The mineral was theoretically predicted in 1967. Experts have identified its location as the mantle where the temperature is high and the pressure is abnormal. The mantle is found between the crust and the core. By understanding Dumoite in this way, we ourselves can know the terrestrial structure, plate tectonics and geology.

Experts believe that the mine is formed under special conditions at a depth of 660 to 2700 km where heat and pressure prevail.

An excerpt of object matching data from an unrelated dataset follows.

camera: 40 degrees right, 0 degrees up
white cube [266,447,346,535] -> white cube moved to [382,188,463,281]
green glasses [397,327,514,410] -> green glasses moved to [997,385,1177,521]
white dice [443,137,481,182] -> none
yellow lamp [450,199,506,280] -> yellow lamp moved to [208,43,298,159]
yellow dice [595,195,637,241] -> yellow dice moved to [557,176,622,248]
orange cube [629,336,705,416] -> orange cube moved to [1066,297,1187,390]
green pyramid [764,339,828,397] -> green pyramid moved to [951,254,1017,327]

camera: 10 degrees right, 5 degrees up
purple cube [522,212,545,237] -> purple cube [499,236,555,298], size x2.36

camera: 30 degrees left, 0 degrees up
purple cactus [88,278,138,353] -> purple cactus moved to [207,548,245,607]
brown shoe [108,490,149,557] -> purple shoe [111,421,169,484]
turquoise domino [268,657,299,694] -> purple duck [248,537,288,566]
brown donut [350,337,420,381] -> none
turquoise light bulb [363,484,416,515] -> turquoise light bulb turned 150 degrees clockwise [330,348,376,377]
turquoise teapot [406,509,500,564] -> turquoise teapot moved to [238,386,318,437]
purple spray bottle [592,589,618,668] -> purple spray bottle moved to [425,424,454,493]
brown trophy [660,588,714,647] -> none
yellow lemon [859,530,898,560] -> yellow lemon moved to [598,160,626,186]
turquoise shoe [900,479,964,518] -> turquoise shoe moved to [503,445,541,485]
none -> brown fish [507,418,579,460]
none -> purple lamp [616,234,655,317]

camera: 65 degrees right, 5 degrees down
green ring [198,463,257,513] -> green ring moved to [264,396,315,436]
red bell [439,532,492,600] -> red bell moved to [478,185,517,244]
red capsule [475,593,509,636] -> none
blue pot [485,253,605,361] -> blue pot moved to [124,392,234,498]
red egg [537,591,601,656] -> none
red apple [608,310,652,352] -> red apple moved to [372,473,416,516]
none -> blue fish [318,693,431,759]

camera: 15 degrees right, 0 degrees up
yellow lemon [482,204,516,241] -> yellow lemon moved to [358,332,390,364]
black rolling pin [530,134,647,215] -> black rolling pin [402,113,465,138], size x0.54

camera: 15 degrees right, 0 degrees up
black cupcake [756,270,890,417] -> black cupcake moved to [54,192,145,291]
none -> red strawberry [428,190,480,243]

That is why it is seen inside a diamond that survives at high temperatures.

Although calcium silicate pyruvate is made in the laboratory, it is naturally seen for the first time.

It should be noted that this diamond was recovered from a mine in Botswana in 1987 but it reached the California Institute of Technology through various hands where it was researched for many years and on November 11 it was announced in a research paper. In case done.

When it was first pierced with a laser, traces of calcium were found inside. It turned out that it was calcium silicate and finally it turned out that this crystal is actually calcium silicate pyruvate. About five to seven percent of the ground mantle may contain this mineral.

It should be noted that this discovery was not made at a depth of hundreds of miles but was found in a diamond mine and it is believed that it may have reached the top due to some process.